TEXT SEGMENT.
────────────────────────────────────────

Monday, February 13, 2012

A Few New Ideas

First, I just found out that I got in the Cascade Crest 100 in Easton, Washington next August.  It looks like a spectacular course.  The trail passes about 30 miles northwest of Rainier so if the weather is cooperative we will have some spectacular views.  I had better start training for running in very wet conditions.  I was beginning to have a few problems at RR with wet and very muddy feet.  When I changed socks and shoes at mile 40. I had several "hot spots" developing that I think would have caused problems.  I have never had any kind of issue with my feet in an ultra.  The Cascade Crest 100 starts about 80 miles east southeast of Seattle so I am going to have to try some of those foot lubricants many people use.

I did a few things different at the Rocky Raccoon 100 and they all seem to work very well.  Well, one thing didn't work at all, but the rest was great.

────────────────────────────────────────

DATA SHOWN.

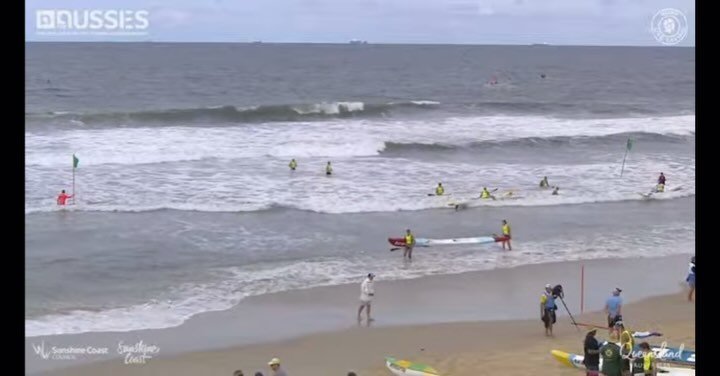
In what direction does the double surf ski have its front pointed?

────────────────────────────────────────

EXERCISE SET.
a: From the running blog post above, reproduce the passage word for word, starting with "First, I just" and going on through "many people use.".
b: Write the next part of the ultramarathon blog post, picking up after its final sentence.

ANSWERS FOR EACH ITEM.
a:
First, I just found out that I got in the Cascade Crest 100 in Easton, Washington next August.  It looks like a spectacular course.  The trail passes about 30 miles northwest of Rainier so if the weather is cooperative we will have some spectacular views.  I had better start training for running in very wet conditions.  I was beginning to have a few problems at RR with wet and very muddy feet.  When I changed socks and shoes at mile 40. I had several "hot spots" developing that I think would have caused problems.  I have never had any kind of issue with my feet in an ultra.  The Cascade Crest 100 starts about 80 miles east southeast of Seattle so I am going to have to try some of those foot lubricants many people use.

b:
To start with I ran in a new pair of shoes.  And I mean NEW!.  I ran in them 2 hours before the race.  I intended to start in them, but the weather was so bad at the start I decided to save them for later.  I put them on at mile 40, after the rain had completely quit and my feet were beginning to have a few problems as I mentioned in the first paragraph.  They are the pair of Brooks PureGrit trail shoes.  They were so comfortable when I put them on at the store I knew they would work, so I didn't worry about running in them.  I guess it helped that I had another, backup pair at the Dam Nation AS (6.2 and 12 miles out) and another pair back at Dog Wood at mile 60, just in case.  I did wear them on the plane flying out to Houston so they got a little more break-in walking around the airport.  Besides, they look cool!

I did make one potentially serious error regarding the shoes.  To save space in order to "carry-on" all of my critical supplies, I wore the Brooks out to Houston on the plane.  The Brooks were
a mess following the race.  Fortunately, I didn't wear my old pair of Inov8 in the race, so I had a
pair of shoes to wear around Sunday Night (I went to a Super Bowl party with my brother, Paschall and his wife Paula) and on the flight home, Monday.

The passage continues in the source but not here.